Wie schaut´s denn in der Eifel aus?


----------



## jesusjones (17. Dezember 2002)

habe noch nichts aus der eifel gehört ...

wohne doch jetzt in der großen stadt


----------



## patman53125 (17. Dezember 2002)

hmm also hier in bonn war es nur so ein ekelhafter nieselregen - durch den ich zur schule fahren musste.... unangenehmer ist es nur wenn solch ein regen am boden friert !


----------



## patman53125 (17. Dezember 2002)

im irc lässt ein schulkollege, der etwa 7 KM Luftlinie von mir entfernt woht verlauten :

[2:45pm] <@GaBBo`> SCHNEEEEEEEEEEEE
[2:45pm] <@GaBBo`> SCHNEEEEEEEEEEEE
[2:45pm] <@GaBBo`> SCHNEEEEEEEEEEEE
[2:45pm] <@GaBBo`> SCHNEEEEEEEEEEEE
[2:45pm] <@GaBBo`> SCHNEEEEEEEEEEEE
[2:45pm] <@GaBBo`> SCHNEEEEEEEEEEEE
[2:45pm] <@GaBBo`> !!!!!!!!
[2:45pm] <@GaBBo`> es schneit
[....]


----------



## gambo (17. Dezember 2002)

hmm
in der eifel sollte das zeug doch liegen bleiben, oder?


----------



## jesusjones (17. Dezember 2002)

hab eben mal angerufen, da bleibt auch nix liegen


----------



## gambo (17. Dezember 2002)

lass mal ne runde fahren gehen , oder hast du keine regenjacke?
mat


----------



## MTB-News.de




----------



## pratt (17. Dezember 2002)

Also jetzt ist es -1C° wenn es diese Nacht noch ein bischen flockt ist es Morgen weiß.
Ich bin mal gespannt, was wir Donnerstag bei unserem Nightride für'n Wetter haben. Wenn es da Weiß ist, gibt es sicher haufenweise Abflüge.


----------



## XCRacer (17. Dezember 2002)

Blick aus der Wetterstation Mützenich 600 üNN:






Blick aus der Wetterstation Monschau-Haag 520 üNN:





Quelle: www.eifelwetter.de


----------



## gambo (17. Dezember 2002)

also nightride + schnee + weihnachtsmarkt besuch könnte wirklich ne ganz lustige mischung abgeben.bei mir hier bleibt bis jetzt aber fast nix liegen.
ga


----------



## pratt (19. Dezember 2002)

Also von Schnee werden wir heute Abend wohl nicht viel sehen, aber dafür ist es wieder trocken und kalt. Und bei einem Hartgefrorenen Boden, haben wir wieder super wenig Rollwiederstand

Bis nachher (an alle die mit den Prattdreivern am Nightride teilnehmen)


----------



## XCRacer (4. Januar 2003)

Da scheint das Thema auf einmal wieder aktuell zu werden...


----------



## IGGY (4. Januar 2003)

Jo war ja Heute auch schon frecks kalt!
Aber Morgen soll es ja noch kühler werden!
Naja ich werde trotzdem ne Runde drehen!


----------



## MTB-News.de




----------



## gambo (5. Januar 2003)

aktuelle schneehöhe aachen west : 2-15mm
da ist doch hoffentlich noch mehr drin.wieviel liegt denn in der tiefen eifel so?
gruß
ga


----------



## Hein (5. Januar 2003)

Schaut ja nach einem schlammfreien Sonntag aus


----------



## crazy-spy (5. Januar 2003)

Also in Brand kann man net fahrn, weil der Schnee soooooo hoch liegt! 

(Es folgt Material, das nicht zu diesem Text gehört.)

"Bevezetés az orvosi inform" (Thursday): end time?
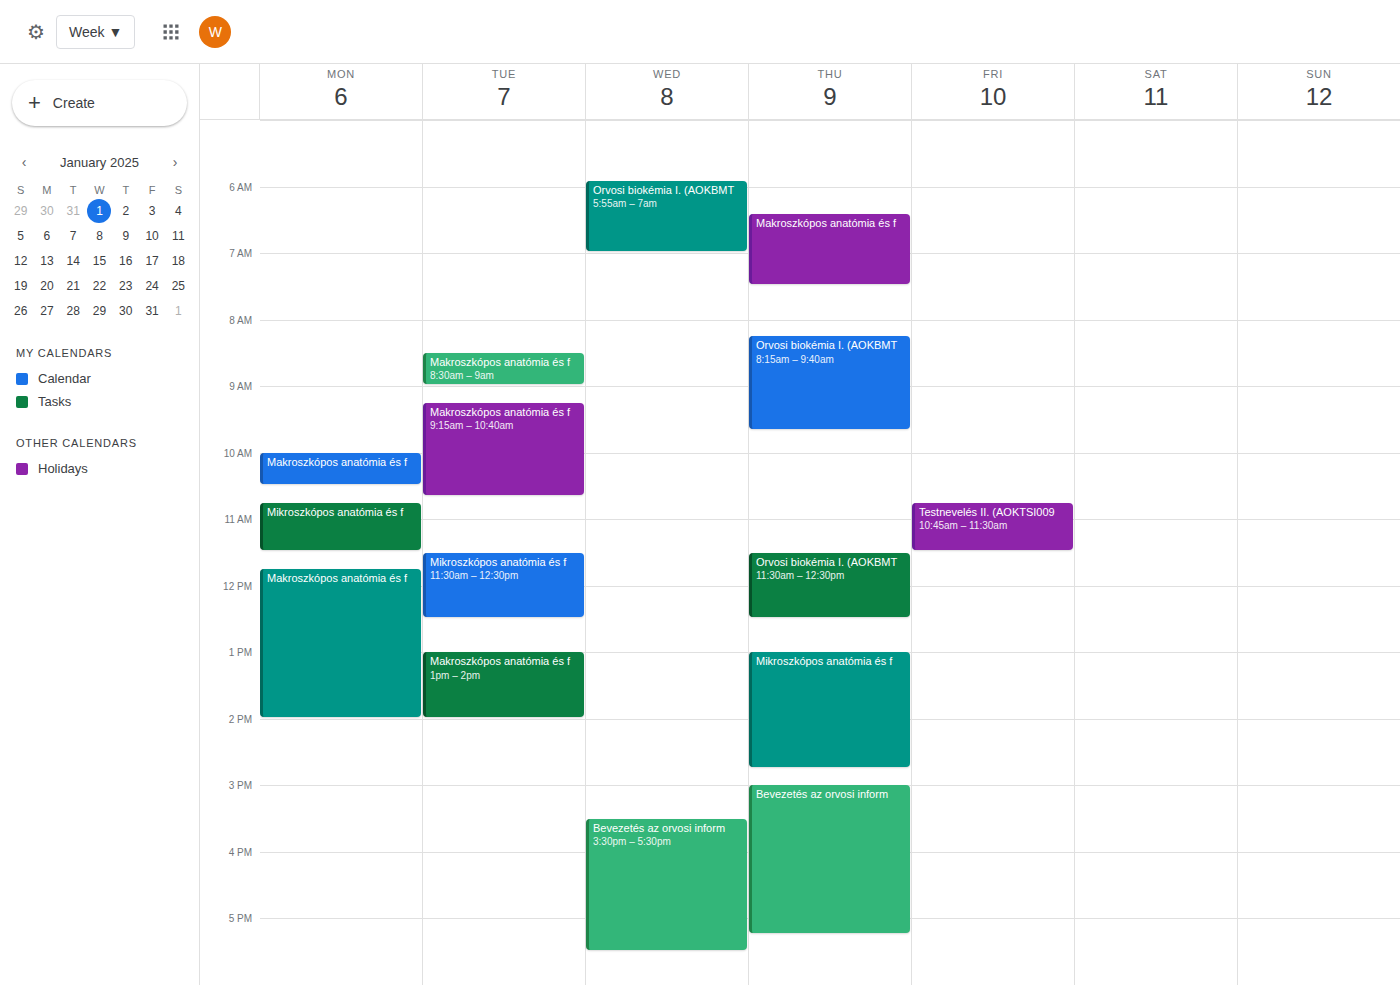
5:15 PM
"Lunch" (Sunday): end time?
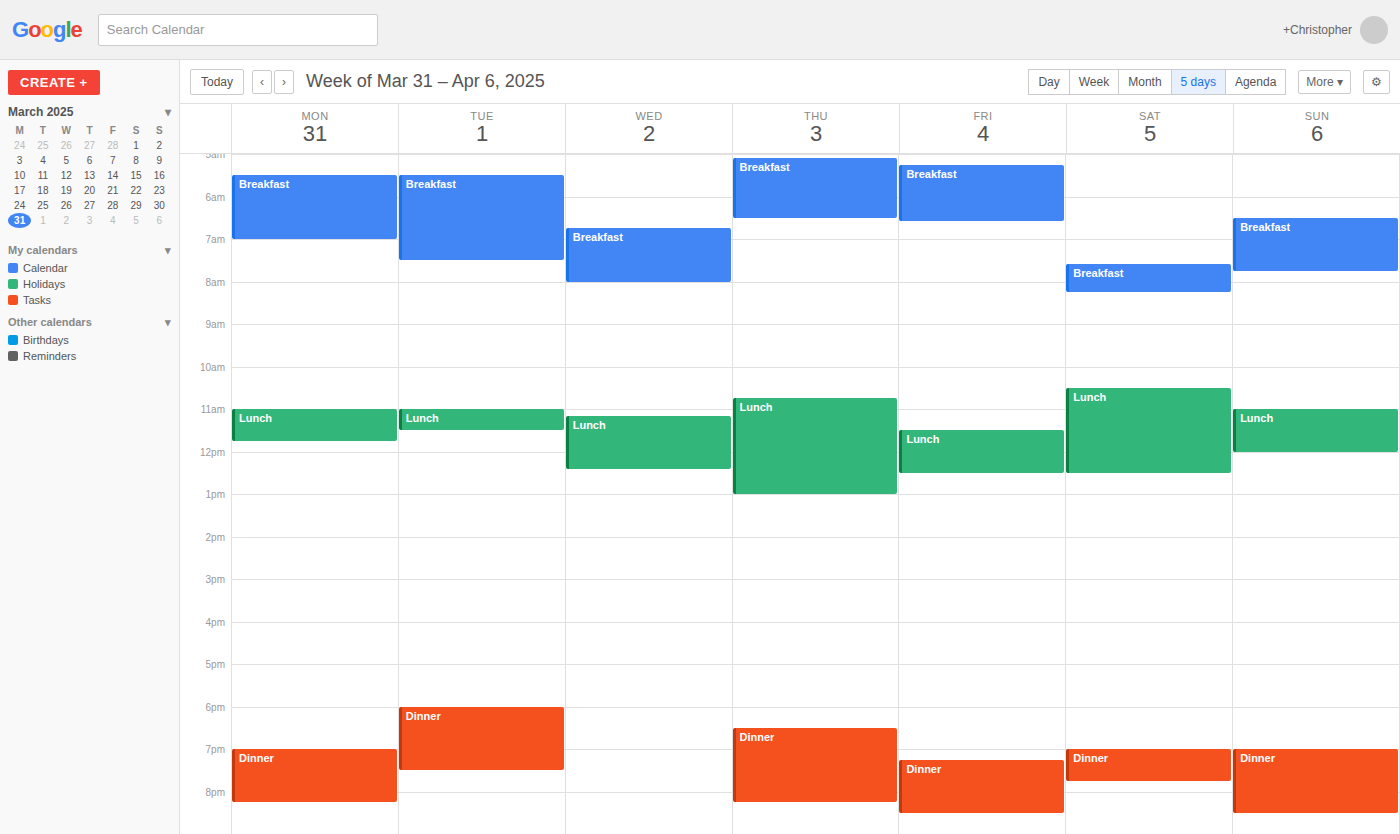
12:00 PM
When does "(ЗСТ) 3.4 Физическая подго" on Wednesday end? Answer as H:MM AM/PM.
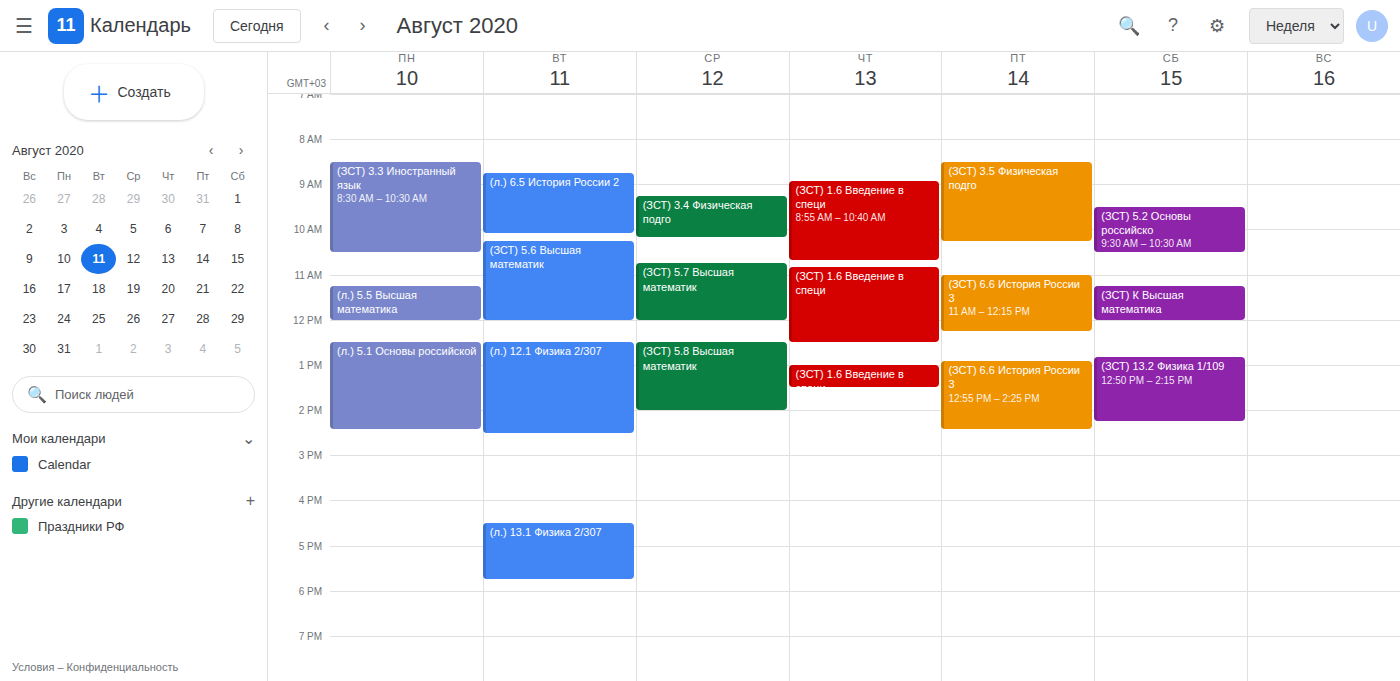
10:10 AM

....nämlich aufm Garagendach 

Ne, hier liegt nix schnee, bis aufs Garagendach!


----------



## IGGY (5. Januar 2003)

Hi
Also bei uns (Breing-Mausbach) lag ein wenig Schnee!
Sclamm war trotzdem da Hein!


----------



## frustrator (5. Januar 2003)

moin.

ich wohn ja in der eifel.

bin gestern aus den alpen zurückgekommen wo kaum schnee war.. und hier liegt jetzt schnee.. wohne so in der nordeifel..
gruß,

manu


----------



## XCRacer (5. Januar 2003)

> _Original geschrieben von Hein Walker _
> *Schaut ja nach einem schlammfreien Sonntag aus *



Kann mal wohl sagen. War mehr so eine Mischung aus Knirschen und Schlittern 
	

	
	
		
		

		
		
	


	




Leider waren zudem viel zu viele Kaffe-und-Kuchen-Touristen unterwegs


----------



## jesusjones (5. Januar 2003)

was heute auf den wegen los war - das beste kam von nem senioren pärchen: "schau, die haben so geländeräder"  
besser als nur doof rumzumopppern

schönen restsonntag noch....


----------



## pratt (5. Januar 2003)

Also das bisschen Schnee hat man nicht unter den Stollen gemerkt. Aber Landschaftlich war es schön und durch den Frost nicht mehr so nass wie in den letzten Tagen.
Ist trotzdem komisch, wenn man den grünen Rasen bei der Vierschanzentourne sieht


----------



## IGGY (5. Januar 2003)

Jo Laschet!
Da kann ich dir nur zustimmen. Sehr eigenartig. Aber mal schauen ob da noch mehr kommt oder ob es das jetzt war!


----------



## crazy-spy (5. Januar 2003)

War heute mim Bene fahrn, ham ja nen Kicker gebaut im Wald und aufm weg von Brand bis ca. Westhalle kein bischen glatt, dann von da aus 200m zum kicker komplett glatteis  
Najo, hat ja heute noch was geschneit, aber viel zu wenig, entweder viel oder gar net! Et Basta!


----------



## MTB-News.de




----------



## IGGY (6. Januar 2003)

Also Heute sah es ja schon sehr viel versprechend aus!
Hoffentlich bleibt es auch so!


----------



## Patty (7. Januar 2003)

sogar am rhein liegt schnee und gestern abend war es spiegel glatt 
   aufdiefreeseflieg


----------



## nosh (7. Januar 2003)

schokotreppe mit schlitten runter und unten auf eis weiter rutschen


----------



## gambo (8. Januar 2003)

langsam gewöhnt man sich an die arktische kälte und dann isset am wochenende schon wieder vorbei.
ga


----------



## nosh (8. Januar 2003)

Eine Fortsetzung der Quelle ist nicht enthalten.